COMBINAÇÃO DE DROGAS Rogério Ribeiro, anestesiologista do Hospital Anchieta, em Brasília, explica que, durante um procedimento anestésico, grande quantidade de medicamentos é administrada no paciente, sendo que muitos não são exatamente anestésicos. “Entre os anestésicos utilizados destacamos os locais, usados na raquianestesia, por exemplo; os hipnóticos, que fazem o paciente perder a consciência; e os analgésicos potentes, que impedem a pessoa de sentir dor durante a cirurgia. Porém, várias outras substâncias de uso comum na medicina também são utilizadas durante um procedimento anestésico, como antibióticos, anti-inflamatórios, analgésicos e bloqueadores neuromusculares”, lista.
Segundo o especialista brasileiro, os casos de anafilaxia durante o período cirúrgico não são comuns. “Mas quando ocorrem, se dão principalmente devido aos bloqueadores neuromusculares, ao látex, composto presente em materiais usados na cirurgia, como as luvas, e aos antibióticos”, diz.
O uso de tantas substâncias dificulta a identificação da causa da anafilaxia. Por isso, de acordo com Rogério Ribeiro, os dados obtidos pelos cientistas franceses são muito importantes para a área médica. “Vale ressaltar que os principais bloqueadores neuromusculares foram testados. Até então, acreditava-se que a exposição prévia poderia ser um dos principais fatores para desencadear reações alérgicas graves. Esse trabalho vem sugerir que outras vias podem estar envolvidas, como a participação de outras células, os neutrófilos. Com isso, testes poderão ser desenvolvidos para diminuir a incidência da anafilaxia quando forem utilizados bloqueadores neuromusculares”, cogita.
MAIS SEGURANÇA A descoberta de novos mecanismos que desencadeiam a anafilaxia abre a oportunidade de desenvolvimento de abordagens que deixem os procedimentos médicos mais seguros. “Pensamos que a quantificação de anticorpos específicos pode ajudar a melhor diagnosticar a etiologia das anafilaxias na sala operatória e, assim, criar métodos mais específicos e seguros durante esse procedimento anestésico”, declara Sylvie Chollet-Martin.
Ela e os colegas pretendem dar continuidade ao estudo porque apostam que outros fatores relacionados à reação alérgica ainda precisam ser decifrados. “O próximo passo é entender melhor esses mecanismos imunológicos, explorar os outros atores potenciais durante a anafilaxia em humanos e também em camundongos. Pensamos que existem vários tipos de anafilaxia, e precisamos classificá-los”, adianta a cientista.

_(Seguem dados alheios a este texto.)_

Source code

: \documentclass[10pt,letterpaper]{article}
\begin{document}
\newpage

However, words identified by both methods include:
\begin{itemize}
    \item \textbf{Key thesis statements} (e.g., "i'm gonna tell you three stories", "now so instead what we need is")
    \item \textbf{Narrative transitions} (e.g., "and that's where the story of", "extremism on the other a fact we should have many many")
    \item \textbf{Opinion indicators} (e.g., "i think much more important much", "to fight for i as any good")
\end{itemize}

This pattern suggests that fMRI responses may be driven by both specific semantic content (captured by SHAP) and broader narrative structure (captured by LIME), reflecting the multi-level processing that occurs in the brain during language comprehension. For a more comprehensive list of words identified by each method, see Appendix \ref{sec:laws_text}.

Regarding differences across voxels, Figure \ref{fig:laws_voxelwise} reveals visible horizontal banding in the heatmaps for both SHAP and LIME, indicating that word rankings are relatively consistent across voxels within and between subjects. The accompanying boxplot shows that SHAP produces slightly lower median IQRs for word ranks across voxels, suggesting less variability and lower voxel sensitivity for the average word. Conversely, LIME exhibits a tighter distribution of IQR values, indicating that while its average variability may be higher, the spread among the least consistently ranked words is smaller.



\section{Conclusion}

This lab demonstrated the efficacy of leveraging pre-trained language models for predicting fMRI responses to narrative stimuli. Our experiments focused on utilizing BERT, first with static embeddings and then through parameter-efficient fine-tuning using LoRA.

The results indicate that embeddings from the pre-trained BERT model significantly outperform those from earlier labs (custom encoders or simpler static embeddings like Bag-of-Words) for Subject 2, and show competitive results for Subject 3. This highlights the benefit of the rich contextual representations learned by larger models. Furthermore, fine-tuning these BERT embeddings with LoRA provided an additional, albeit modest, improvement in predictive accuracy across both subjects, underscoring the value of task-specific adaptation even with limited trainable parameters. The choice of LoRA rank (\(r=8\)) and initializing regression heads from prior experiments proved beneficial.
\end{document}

O anestesiologista Rogério Ribeiro também acredita que mais estudos sobre o tema são necessários. “É uma pesquisa de grande relevância para a comunidade científica, que trouxe novos conceitos e revelações. Essa descoberta poderá contribuir enormemente no desenvolvimento de testes a serem feitos em pacientes para diminuir a incidência desse evento grave. No entanto, obviamente, mais observações e pesquisas serão necessárias para colocar os futuros testes em prática”, opina.